* Data for this task *

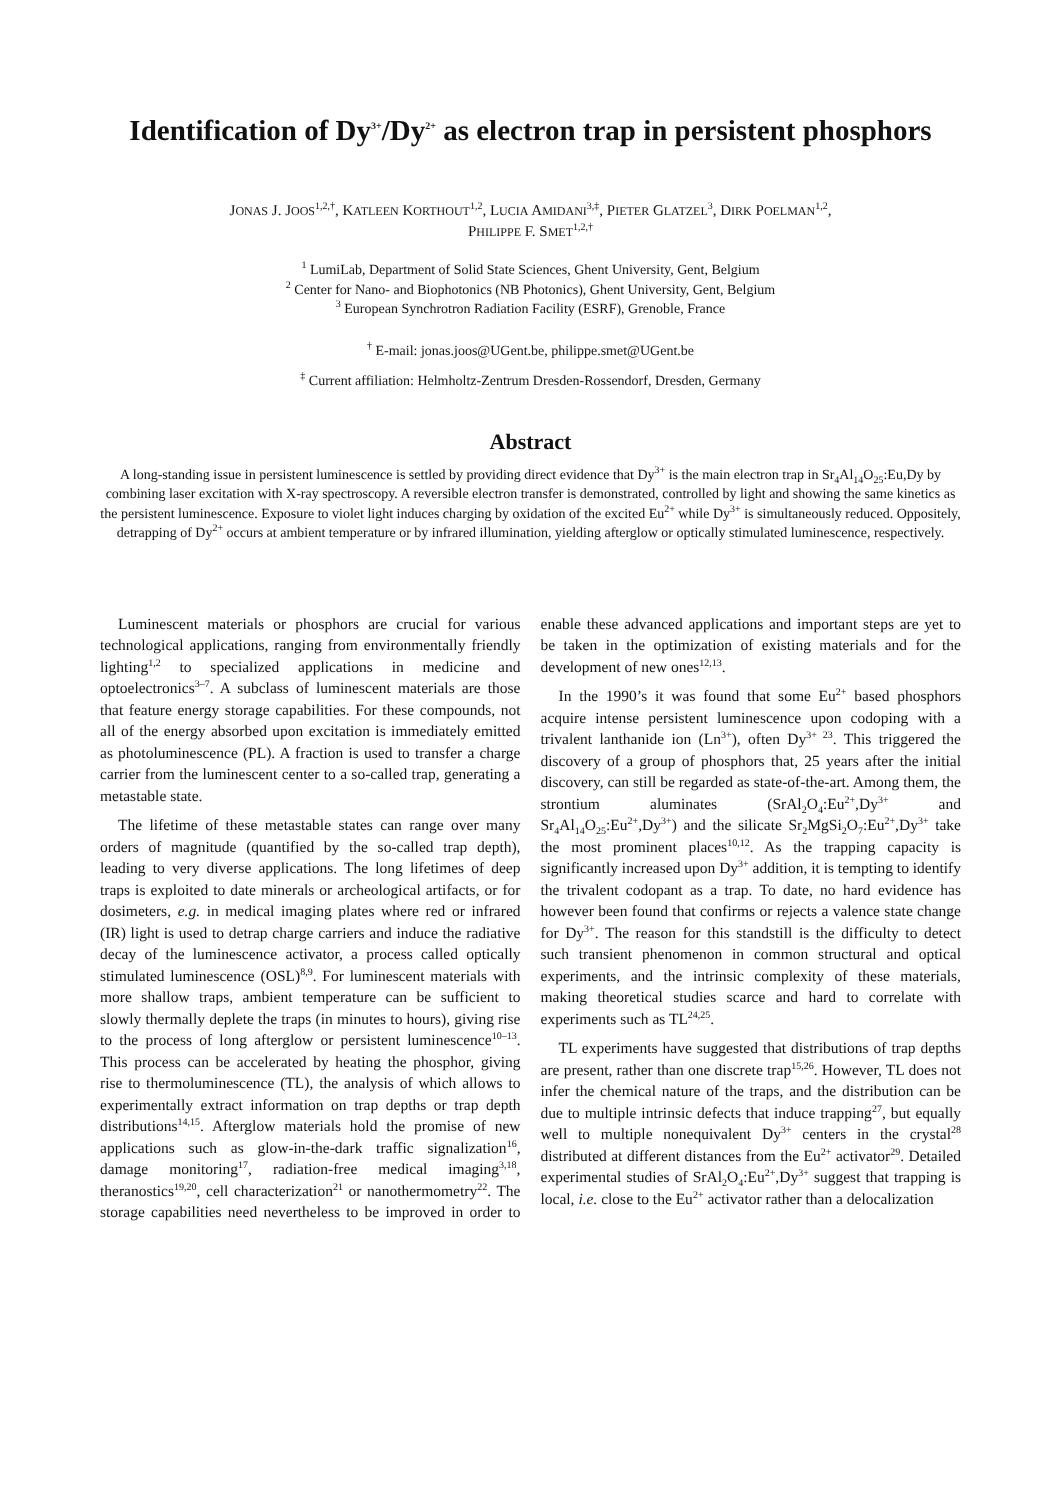Identification of Dy<sup>3+</sup>/Dy<sup>2+</sup> as electron trap in persistent phosphors
JONAS J. JOOS<sup>1,2,†</sup>, KATLEEN KORTHOUT<sup>1,2</sup>, LUCIA AMIDANI<sup>3,‡</sup>, PIETER GLATZEL<sup>3</sup>, DIRK POELMAN<sup>1,2</sup>,
PHILIPPE F. SMET<sup>1,2,†</sup>
<sup>1</sup> LumiLab, Department of Solid State Sciences, Ghent University, Gent, Belgium
<sup>2</sup> Center for Nano- and Biophotonics (NB Photonics), Ghent University, Gent, Belgium
<sup>3</sup> European Synchrotron Radiation Facility (ESRF), Grenoble, France
<sup>†</sup> E-mail: jonas.joos@UGent.be, philippe.smet@UGent.be
<sup>‡</sup> Current affiliation: Helmholtz-Zentrum Dresden-Rossendorf, Dresden, Germany
Abstract
A long-standing issue in persistent luminescence is settled by providing direct evidence that Dy<sup>3+</sup> is the main electron trap in Sr<sub>4</sub>Al<sub>14</sub>O<sub>25</sub>:Eu,Dy by combining laser excitation with X-ray spectroscopy. A reversible electron transfer is demonstrated, controlled by light and showing the same kinetics as the persistent luminescence. Exposure to violet light induces charging by oxidation of the excited Eu<sup>2+</sup> while Dy<sup>3+</sup> is simultaneously reduced. Oppositely, detrapping of Dy<sup>2+</sup> occurs at ambient temperature or by infrared illumination, yielding afterglow or optically stimulated luminescence, respectively.
Luminescent materials or phosphors are crucial for various technological applications, ranging from environmentally friendly lighting<sup>1,2</sup> to specialized applications in medicine and optoelectronics<sup>3–7</sup>. A subclass of luminescent materials are those that feature energy storage capabilities. For these compounds, not all of the energy absorbed upon excitation is immediately emitted as photoluminescence (PL). A fraction is used to transfer a charge carrier from the luminescent center to a so-called trap, generating a metastable state.
The lifetime of these metastable states can range over many orders of magnitude (quantified by the so-called trap depth), leading to very diverse applications. The long lifetimes of deep traps is exploited to date minerals or archeological artifacts, or for dosimeters, e.g. in medical imaging plates where red or infrared (IR) light is used to detrap charge carriers and induce the radiative decay of the luminescence activator, a process called optically stimulated luminescence (OSL)<sup>8,9</sup>. For luminescent materials with more shallow traps, ambient temperature can be sufficient to slowly thermally deplete the traps (in minutes to hours), giving rise to the process of long afterglow or persistent luminescence<sup>10–13</sup>. This process can be accelerated by heating the phosphor, giving rise to thermoluminescence (TL), the analysis of which allows to experimentally extract information on trap depths or trap depth distributions<sup>14,15</sup>. Afterglow materials hold the promise of new applications such as glow-in-the-dark traffic signalization<sup>16</sup>, damage monitoring<sup>17</sup>, radiation-free medical imaging<sup>3,18</sup>, theranostics<sup>19,20</sup>, cell characterization<sup>21</sup> or nanothermometry<sup>22</sup>. The storage capabilities need nevertheless to be improved in order to enable these advanced applications and important steps are yet to be taken in the optimization of existing materials and for the development of new ones<sup>12,13</sup>.
In the 1990’s it was found that some Eu<sup>2+</sup> based phosphors acquire intense persistent luminescence upon codoping with a trivalent lanthanide ion (Ln<sup>3+</sup>), often Dy<sup>3+ 23</sup>. This triggered the discovery of a group of phosphors that, 25 years after the initial discovery, can still be regarded as state-of-the-art. Among them, the strontium aluminates (SrAl<sub>2</sub>O<sub>4</sub>:Eu<sup>2+</sup>,Dy<sup>3+</sup> and Sr<sub>4</sub>Al<sub>14</sub>O<sub>25</sub>:Eu<sup>2+</sup>,Dy<sup>3+</sup>) and the silicate Sr<sub>2</sub>MgSi<sub>2</sub>O<sub>7</sub>:Eu<sup>2+</sup>,Dy<sup>3+</sup> take the most prominent places<sup>10,12</sup>. As the trapping capacity is significantly increased upon Dy<sup>3+</sup> addition, it is tempting to identify the trivalent codopant as a trap. To date, no hard evidence has however been found that confirms or rejects a valence state change for Dy<sup>3+</sup>. The reason for this standstill is the difficulty to detect such transient phenomenon in common structural and optical experiments, and the intrinsic complexity of these materials, making theoretical studies scarce and hard to correlate with experiments such as TL<sup>24,25</sup>.
TL experiments have suggested that distributions of trap depths are present, rather than one discrete trap<sup>15,26</sup>. However, TL does not infer the chemical nature of the traps, and the distribution can be due to multiple intrinsic defects that induce trapping<sup>27</sup>, but equally well to multiple nonequivalent Dy<sup>3+</sup> centers in the crystal<sup>28</sup> distributed at different distances from the Eu<sup>2+</sup> activator<sup>29</sup>. Detailed experimental studies of SrAl<sub>2</sub>O<sub>4</sub>:Eu<sup>2+</sup>,Dy<sup>3+</sup> suggest that trapping is local, i.e. close to the Eu<sup>2+</sup> activator rather than a delocalization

* What to produce *
Print exactly the lines from the first line of the records above through the line containing "A long-standing issue", leaving out the pictures.

* Answer to this task *
Identification of Dy<sup>3+</sup>/Dy<sup>2+</sup> as electron trap in persistent phosphors
JONAS J. JOOS<sup>1,2,†</sup>, KATLEEN KORTHOUT<sup>1,2</sup>, LUCIA AMIDANI<sup>3,‡</sup>, PIETER GLATZEL<sup>3</sup>, DIRK POELMAN<sup>1,2</sup>,
PHILIPPE F. SMET<sup>1,2,†</sup>
<sup>1</sup> LumiLab, Department of Solid State Sciences, Ghent University, Gent, Belgium
<sup>2</sup> Center for Nano- and Biophotonics (NB Photonics), Ghent University, Gent, Belgium
<sup>3</sup> European Synchrotron Radiation Facility (ESRF), Grenoble, France
<sup>†</sup> E-mail: jonas.joos@UGent.be, philippe.smet@UGent.be
<sup>‡</sup> Current affiliation: Helmholtz-Zentrum Dresden-Rossendorf, Dresden, Germany
Abstract
A long-standing issue in persistent luminescence is settled by providing direct evidence that Dy<sup>3+</sup> is the main electron trap in Sr<sub>4</sub>Al<sub>14</sub>O<sub>25</sub>:Eu,Dy by combining laser excitation with X-ray spectroscopy. A reversible electron transfer is demonstrated, controlled by light and showing the same kinetics as the persistent luminescence. Exposure to violet light induces charging by oxidation of the excited Eu<sup>2+</sup> while Dy<sup>3+</sup> is simultaneously reduced. Oppositely, detrapping of Dy<sup>2+</sup> occurs at ambient temperature or by infrared illumination, yielding afterglow or optically stimulated luminescence, respectively.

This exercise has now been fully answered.